ABOUT THIS TASK –
Search the records below for the word "Asian", then return every line where it appears.

DATASET EXTRACT –
»»

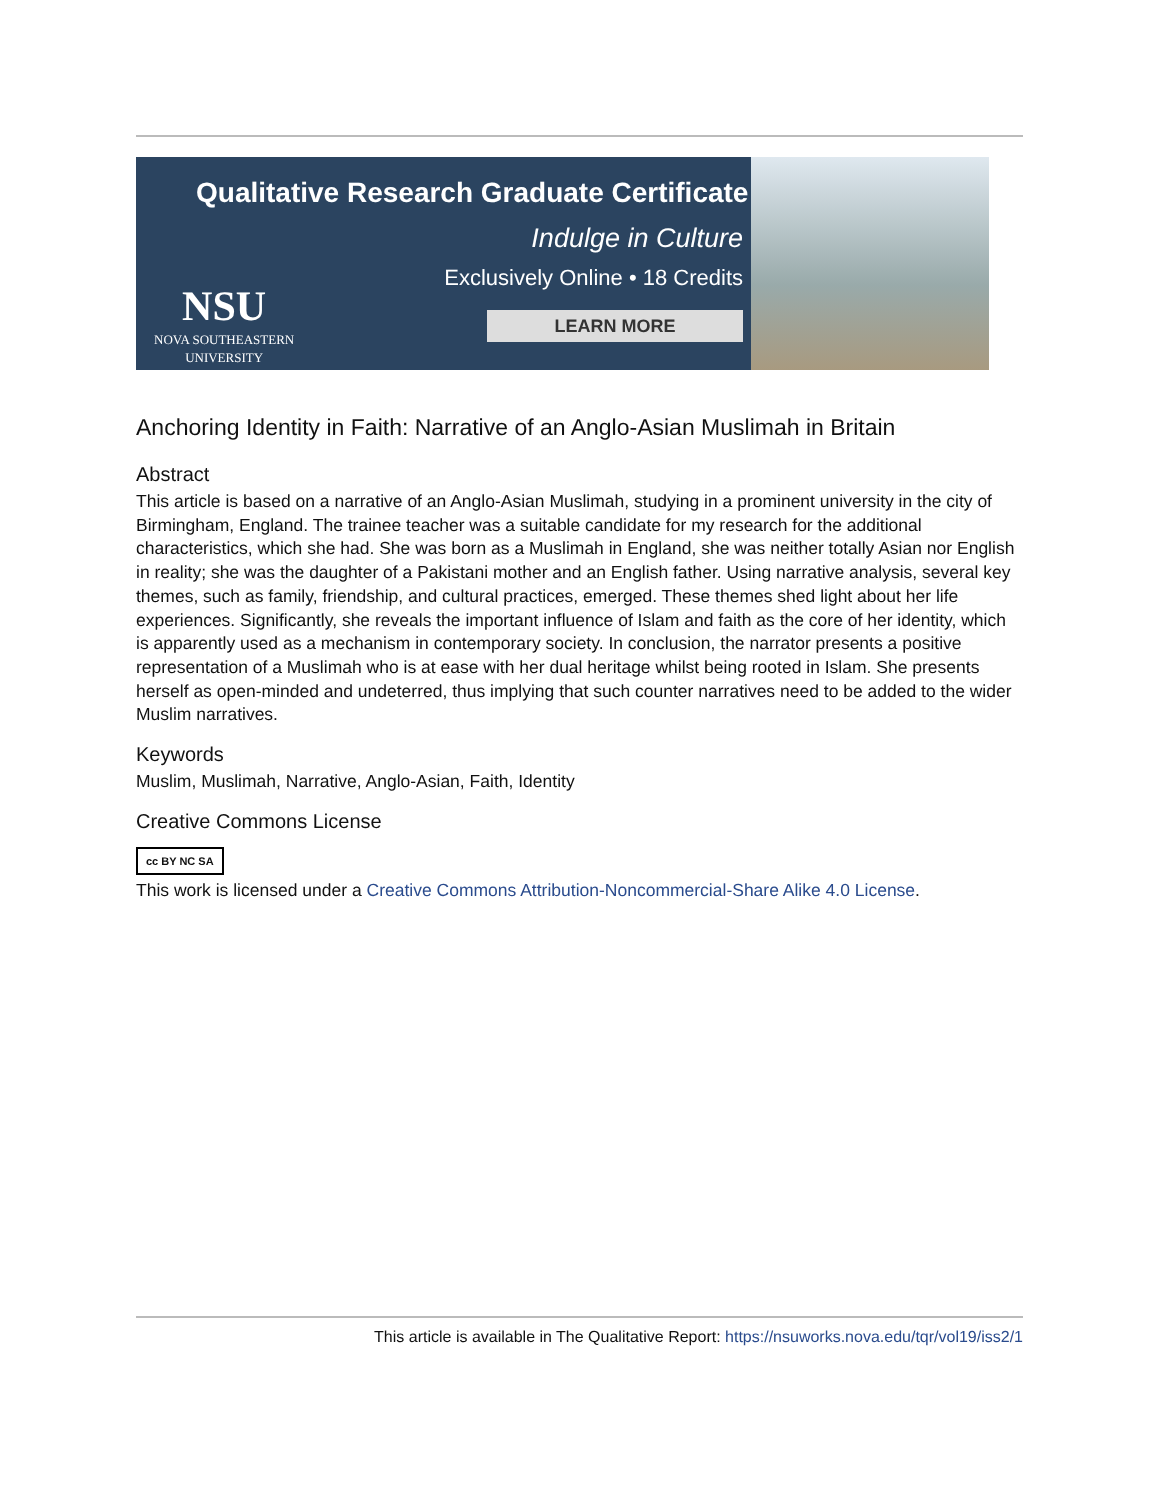Qualitative Research Graduate Certificate
Indulge in Culture
Exclusively Online • 18 Credits
LEARN MORE
NSU
NOVA SOUTHEASTERN
UNIVERSITY
Anchoring Identity in Faith: Narrative of an Anglo-Asian Muslimah in Britain
Abstract
This article is based on a narrative of an Anglo-Asian Muslimah, studying in a prominent university in the city of Birmingham, England. The trainee teacher was a suitable candidate for my research for the additional characteristics, which she had. She was born as a Muslimah in England, she was neither totally Asian nor English in reality; she was the daughter of a Pakistani mother and an English father. Using narrative analysis, several key themes, such as family, friendship, and cultural practices, emerged. These themes shed light about her life experiences. Significantly, she reveals the important influence of Islam and faith as the core of her identity, which is apparently used as a mechanism in contemporary society. In conclusion, the narrator presents a positive representation of a Muslimah who is at ease with her dual heritage whilst being rooted in Islam. She presents herself as open-minded and undeterred, thus implying that such counter narratives need to be added to the wider Muslim narratives.
Keywords
Muslim, Muslimah, Narrative, Anglo-Asian, Faith, Identity
Creative Commons License
cc BY NC SA
This work is licensed under a Creative Commons Attribution-Noncommercial-Share Alike 4.0 License.
This article is available in The Qualitative Report: https://nsuworks.nova.edu/tqr/vol19/iss2/1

««

EXERCISE SOLUTION –
Anchoring Identity in Faith: Narrative of an Anglo-Asian Muslimah in Britain
This article is based on a narrative of an Anglo-Asian Muslimah, studying in a prominent university in the city of Birmingham, England. The trainee teacher was a suitable candidate for my research for the additional characteristics, which she had. She was born as a Muslimah in England, she was neither totally Asian nor English in reality; she was the daughter of a Pakistani mother and an English father. Using narrative analysis, several key themes, such as family, friendship, and cultural practices, emerged. These themes shed light about her life experiences. Significantly, she reveals the important influence of Islam and faith as the core of her identity, which is apparently used as a mechanism in contemporary society. In conclusion, the narrator presents a positive representation of a Muslimah who is at ease with her dual heritage whilst being rooted in Islam. She presents herself as open-minded and undeterred, thus implying that such counter narratives need to be added to the wider Muslim narratives.
Muslim, Muslimah, Narrative, Anglo-Asian, Faith, Identity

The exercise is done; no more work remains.